• [EXERCISE GOAL]
Rewrite the lines from the one containing "å frågor som" to the one containing "kan jag redigera" as a numbered list, omitting any blank lines.
──────── STORED DATA ────────
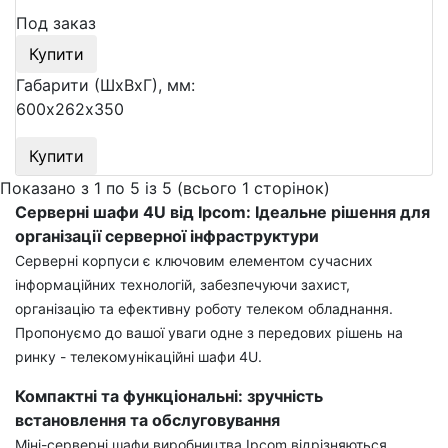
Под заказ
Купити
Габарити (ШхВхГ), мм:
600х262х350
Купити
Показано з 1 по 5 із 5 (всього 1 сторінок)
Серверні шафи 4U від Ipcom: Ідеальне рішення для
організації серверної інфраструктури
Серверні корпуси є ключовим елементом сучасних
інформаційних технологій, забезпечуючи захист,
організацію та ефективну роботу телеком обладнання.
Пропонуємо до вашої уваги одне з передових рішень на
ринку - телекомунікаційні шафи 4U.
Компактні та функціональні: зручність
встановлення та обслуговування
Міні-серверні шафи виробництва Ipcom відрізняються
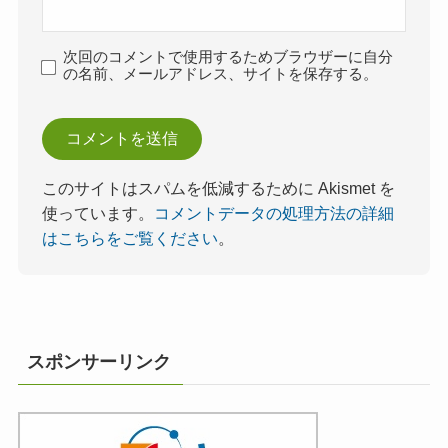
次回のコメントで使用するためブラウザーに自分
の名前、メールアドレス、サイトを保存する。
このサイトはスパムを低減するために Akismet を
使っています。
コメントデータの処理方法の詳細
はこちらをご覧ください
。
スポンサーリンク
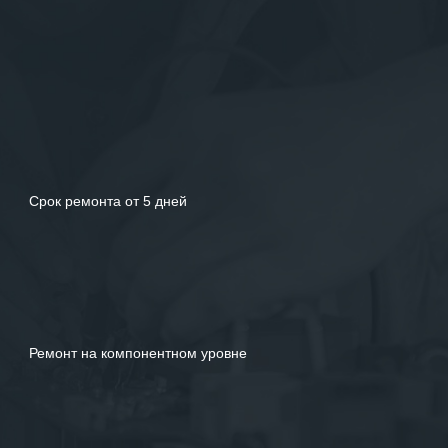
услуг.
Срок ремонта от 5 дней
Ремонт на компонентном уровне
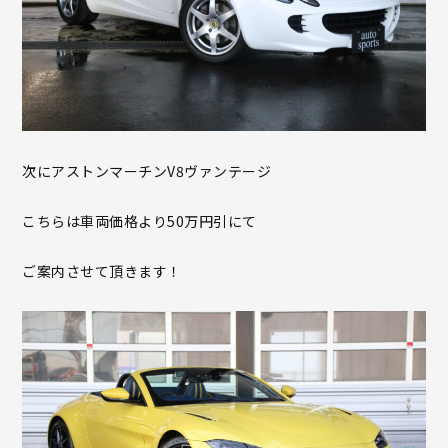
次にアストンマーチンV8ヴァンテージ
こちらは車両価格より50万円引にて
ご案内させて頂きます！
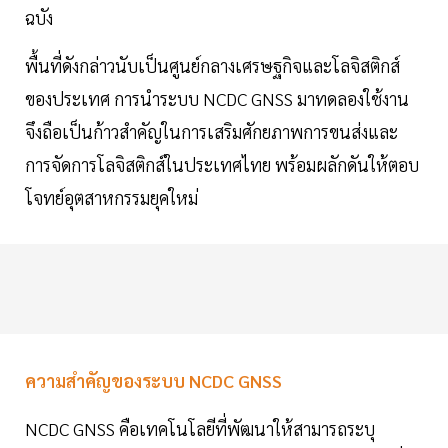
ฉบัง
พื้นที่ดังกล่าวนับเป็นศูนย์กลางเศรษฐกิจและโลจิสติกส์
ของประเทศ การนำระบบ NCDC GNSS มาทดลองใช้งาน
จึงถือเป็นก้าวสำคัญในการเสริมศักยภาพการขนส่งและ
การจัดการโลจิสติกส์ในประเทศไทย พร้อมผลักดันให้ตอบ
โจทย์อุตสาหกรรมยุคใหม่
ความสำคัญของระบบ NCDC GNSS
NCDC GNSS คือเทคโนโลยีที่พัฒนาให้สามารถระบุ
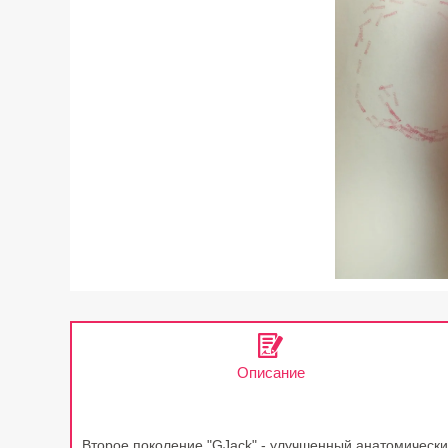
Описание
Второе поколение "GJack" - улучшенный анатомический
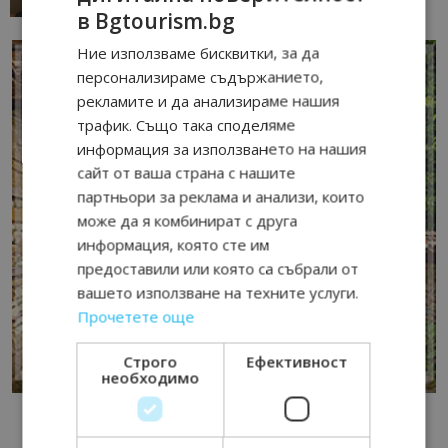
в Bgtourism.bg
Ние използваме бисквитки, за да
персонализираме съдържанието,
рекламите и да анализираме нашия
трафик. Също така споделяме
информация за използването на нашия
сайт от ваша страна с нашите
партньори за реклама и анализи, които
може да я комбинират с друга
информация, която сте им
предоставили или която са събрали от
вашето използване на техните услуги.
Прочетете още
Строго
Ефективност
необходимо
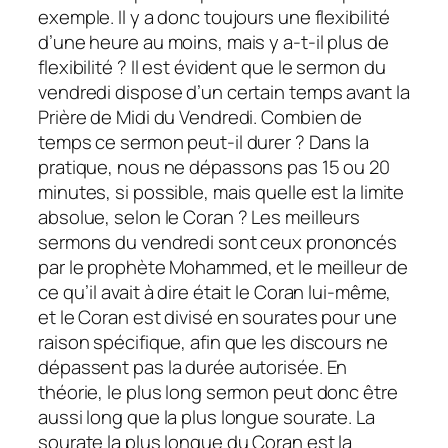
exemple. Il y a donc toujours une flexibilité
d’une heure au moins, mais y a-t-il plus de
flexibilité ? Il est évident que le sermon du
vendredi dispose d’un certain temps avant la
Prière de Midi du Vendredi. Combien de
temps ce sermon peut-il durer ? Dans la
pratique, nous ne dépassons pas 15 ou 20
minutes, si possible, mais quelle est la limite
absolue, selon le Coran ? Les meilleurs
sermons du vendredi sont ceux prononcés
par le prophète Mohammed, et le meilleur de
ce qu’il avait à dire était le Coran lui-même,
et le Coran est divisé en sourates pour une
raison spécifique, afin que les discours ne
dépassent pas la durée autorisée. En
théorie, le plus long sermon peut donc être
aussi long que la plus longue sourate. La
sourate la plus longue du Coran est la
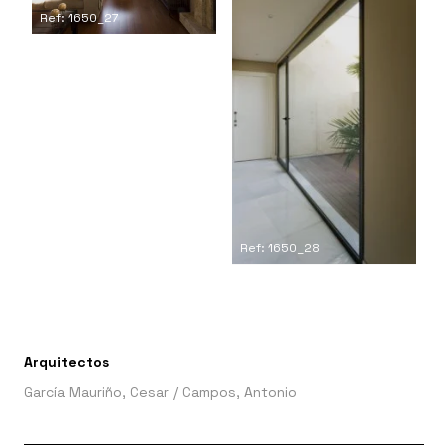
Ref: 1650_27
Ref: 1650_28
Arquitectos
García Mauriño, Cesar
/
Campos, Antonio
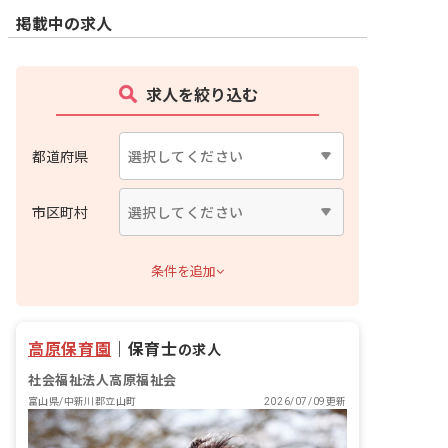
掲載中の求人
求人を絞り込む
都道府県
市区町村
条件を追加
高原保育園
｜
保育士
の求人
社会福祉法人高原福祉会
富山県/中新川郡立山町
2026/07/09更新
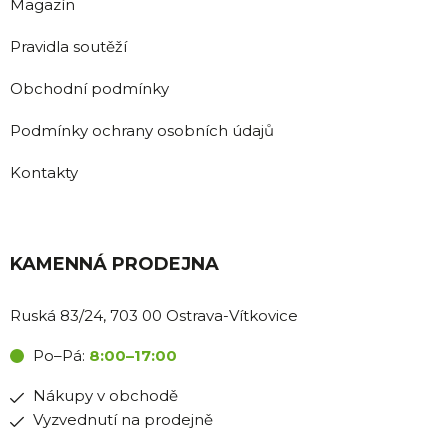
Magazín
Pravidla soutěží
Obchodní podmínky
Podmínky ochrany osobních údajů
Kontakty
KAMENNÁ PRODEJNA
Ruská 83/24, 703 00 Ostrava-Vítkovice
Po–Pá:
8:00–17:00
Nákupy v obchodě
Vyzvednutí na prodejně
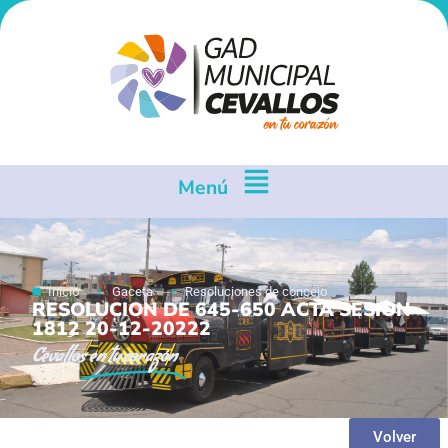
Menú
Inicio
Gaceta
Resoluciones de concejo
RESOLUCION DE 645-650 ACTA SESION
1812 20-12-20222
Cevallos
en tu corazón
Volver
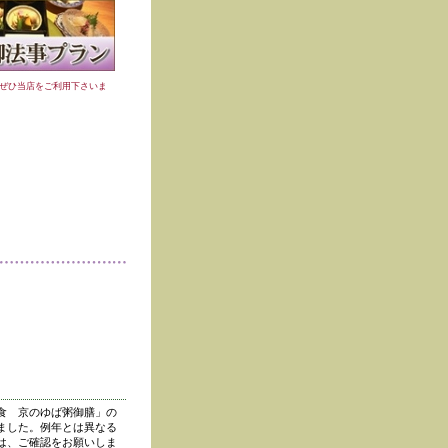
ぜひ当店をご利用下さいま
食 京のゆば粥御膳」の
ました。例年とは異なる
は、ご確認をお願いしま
────────
──────── STORED DATA ────────
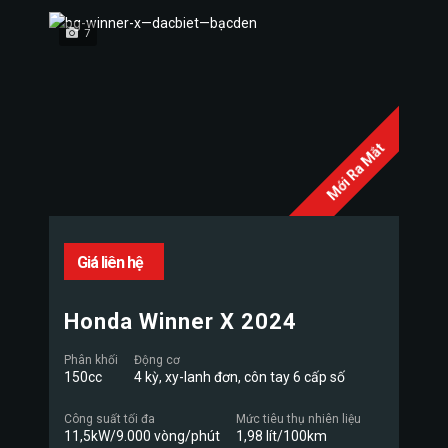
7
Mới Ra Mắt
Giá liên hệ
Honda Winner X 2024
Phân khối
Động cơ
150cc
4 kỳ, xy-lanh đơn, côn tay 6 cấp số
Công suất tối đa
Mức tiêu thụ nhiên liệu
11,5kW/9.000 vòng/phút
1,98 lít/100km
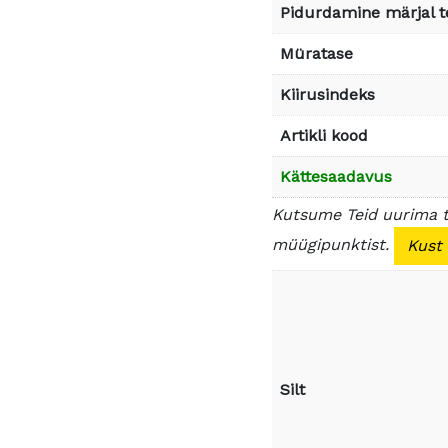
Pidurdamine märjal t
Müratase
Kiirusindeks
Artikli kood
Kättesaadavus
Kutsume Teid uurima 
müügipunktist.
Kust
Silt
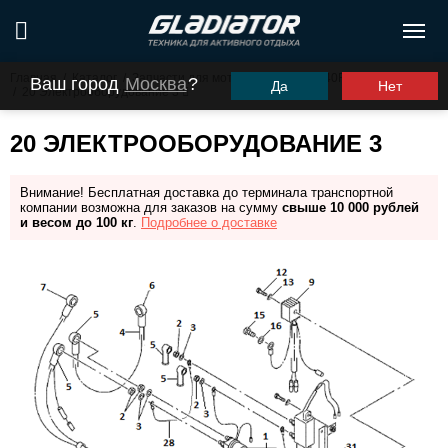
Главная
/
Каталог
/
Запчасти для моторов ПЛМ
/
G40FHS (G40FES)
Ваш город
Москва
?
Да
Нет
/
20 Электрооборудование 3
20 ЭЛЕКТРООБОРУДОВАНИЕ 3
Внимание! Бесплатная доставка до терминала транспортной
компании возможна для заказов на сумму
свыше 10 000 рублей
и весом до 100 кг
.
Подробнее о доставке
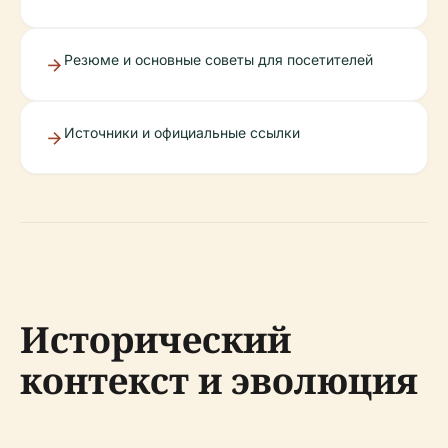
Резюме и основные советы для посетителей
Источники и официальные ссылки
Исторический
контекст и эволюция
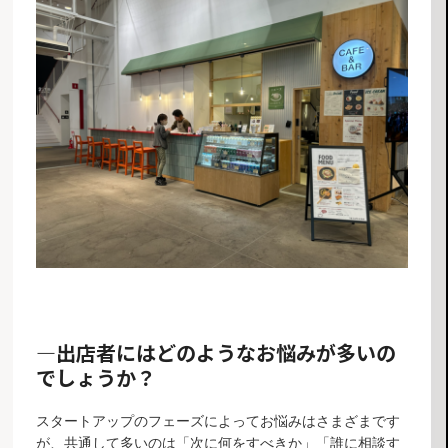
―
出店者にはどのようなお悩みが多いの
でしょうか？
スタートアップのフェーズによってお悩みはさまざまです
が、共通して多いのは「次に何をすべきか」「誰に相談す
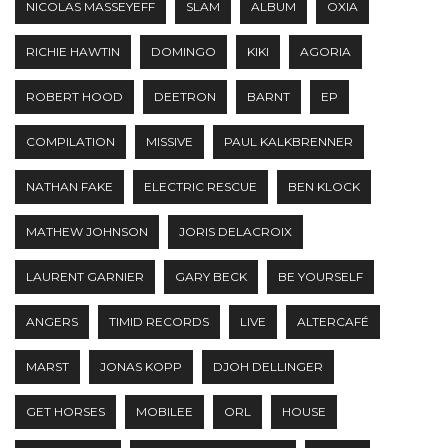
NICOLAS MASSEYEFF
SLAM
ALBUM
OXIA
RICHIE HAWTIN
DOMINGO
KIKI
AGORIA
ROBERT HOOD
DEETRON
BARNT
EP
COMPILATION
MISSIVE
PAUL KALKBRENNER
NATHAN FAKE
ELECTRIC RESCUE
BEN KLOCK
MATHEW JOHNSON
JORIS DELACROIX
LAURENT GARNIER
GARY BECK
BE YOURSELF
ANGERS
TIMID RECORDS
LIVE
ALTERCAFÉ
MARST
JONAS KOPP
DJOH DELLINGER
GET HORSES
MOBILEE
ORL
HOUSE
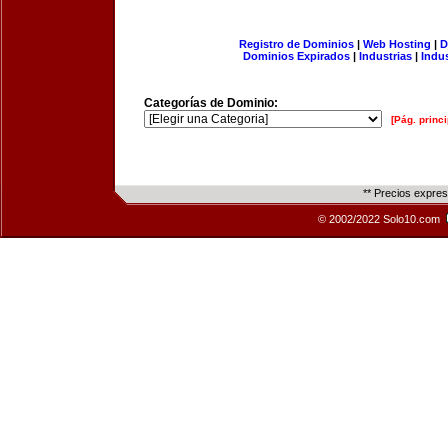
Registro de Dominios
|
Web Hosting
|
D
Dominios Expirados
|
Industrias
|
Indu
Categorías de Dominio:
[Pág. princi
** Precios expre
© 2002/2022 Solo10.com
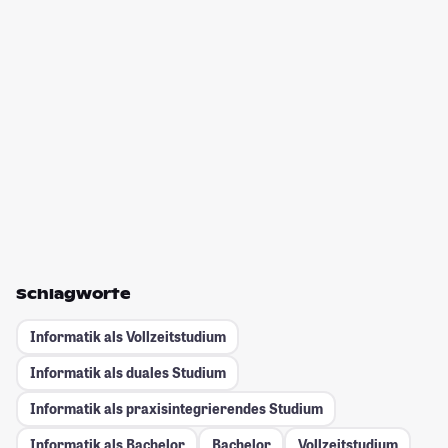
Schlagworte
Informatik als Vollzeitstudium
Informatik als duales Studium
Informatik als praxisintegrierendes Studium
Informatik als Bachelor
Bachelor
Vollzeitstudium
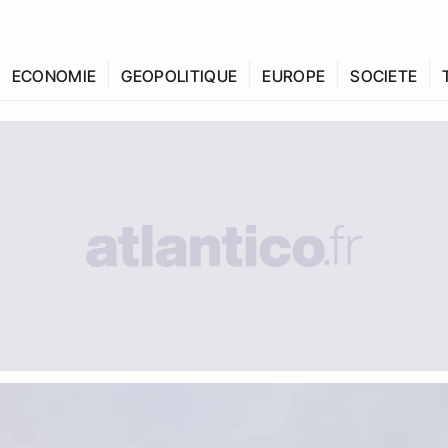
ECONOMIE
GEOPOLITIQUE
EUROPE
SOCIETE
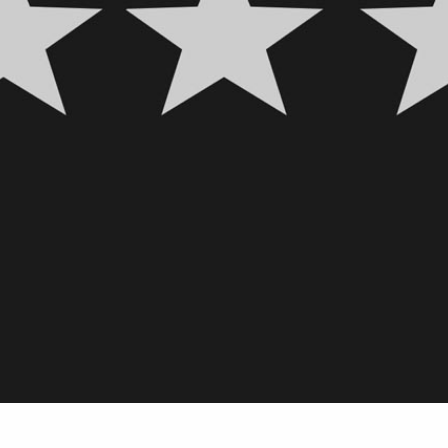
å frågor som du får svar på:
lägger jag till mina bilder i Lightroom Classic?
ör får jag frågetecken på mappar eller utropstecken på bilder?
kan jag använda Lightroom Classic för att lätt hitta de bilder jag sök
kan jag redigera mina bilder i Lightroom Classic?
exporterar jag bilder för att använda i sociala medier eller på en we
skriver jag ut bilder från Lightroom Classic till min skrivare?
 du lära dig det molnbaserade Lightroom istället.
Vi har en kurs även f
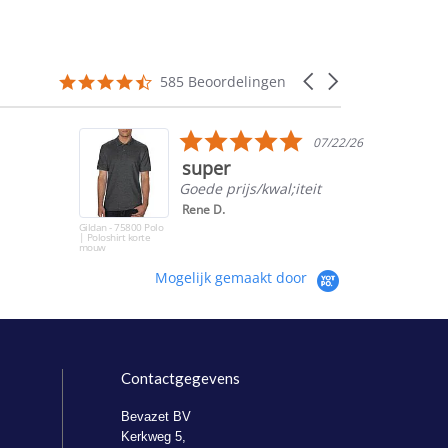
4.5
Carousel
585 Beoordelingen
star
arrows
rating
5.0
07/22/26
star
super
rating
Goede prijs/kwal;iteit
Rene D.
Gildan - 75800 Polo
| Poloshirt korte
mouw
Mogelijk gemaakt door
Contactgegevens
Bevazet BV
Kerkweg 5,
────────
──────── STORED DATA ────────
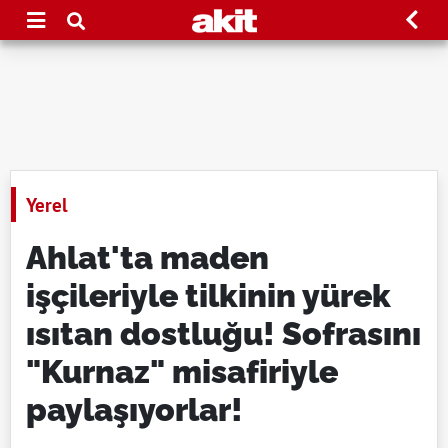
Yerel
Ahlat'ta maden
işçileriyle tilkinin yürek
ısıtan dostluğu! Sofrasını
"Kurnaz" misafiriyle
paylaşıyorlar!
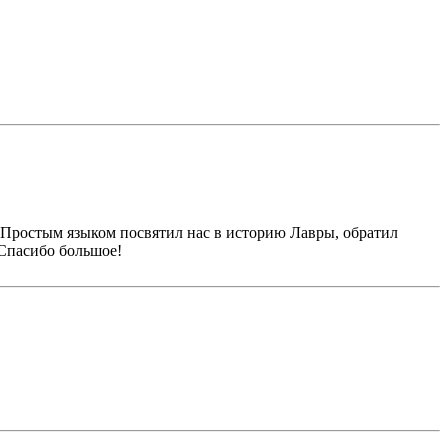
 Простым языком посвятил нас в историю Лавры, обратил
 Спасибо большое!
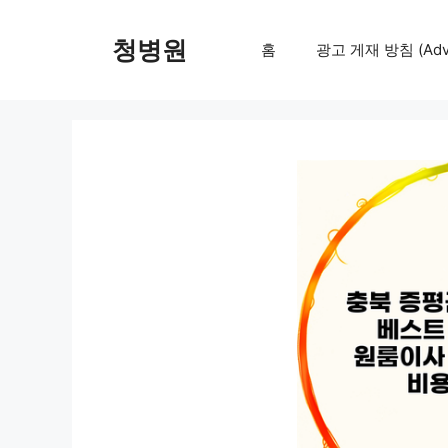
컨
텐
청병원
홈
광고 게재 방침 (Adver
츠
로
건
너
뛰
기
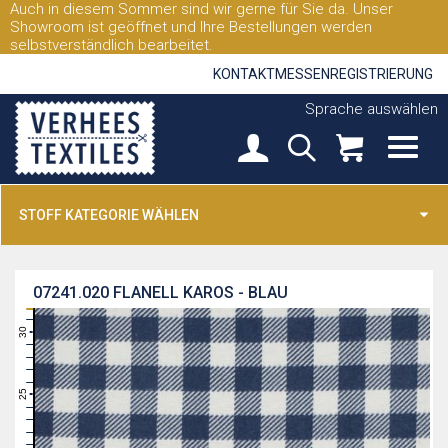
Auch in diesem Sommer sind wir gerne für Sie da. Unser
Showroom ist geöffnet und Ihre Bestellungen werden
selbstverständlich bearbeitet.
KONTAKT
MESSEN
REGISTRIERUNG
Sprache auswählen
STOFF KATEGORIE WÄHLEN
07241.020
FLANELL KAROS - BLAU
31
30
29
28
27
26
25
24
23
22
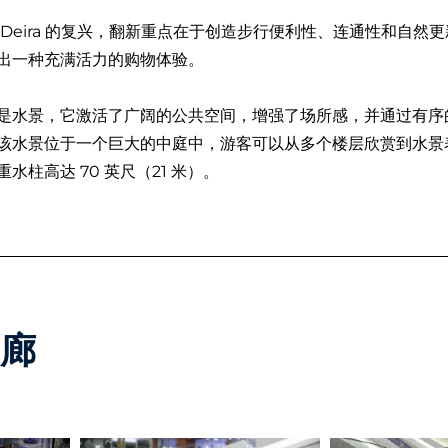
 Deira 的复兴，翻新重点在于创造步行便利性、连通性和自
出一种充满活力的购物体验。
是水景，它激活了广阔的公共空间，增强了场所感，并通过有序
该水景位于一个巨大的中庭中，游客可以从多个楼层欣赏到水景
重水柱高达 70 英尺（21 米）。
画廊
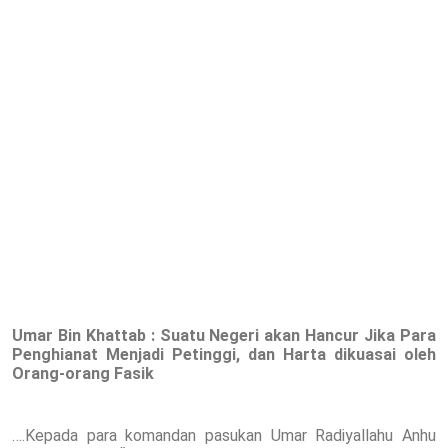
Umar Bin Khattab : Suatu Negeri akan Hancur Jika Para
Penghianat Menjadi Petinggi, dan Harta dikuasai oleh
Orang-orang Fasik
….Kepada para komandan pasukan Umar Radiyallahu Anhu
────────
• [WORKED SOLUTION]
1. å frågor som du får svar på:
2. lägger jag till mina bilder i Lightroom Classic?
3. ör får jag frågetecken på mappar eller utropstecken på bilder?
4. kan jag använda Lightroom Classic för att lätt hitta de bilder jag sök
5. kan jag redigera mina bilder i Lightroom Classic?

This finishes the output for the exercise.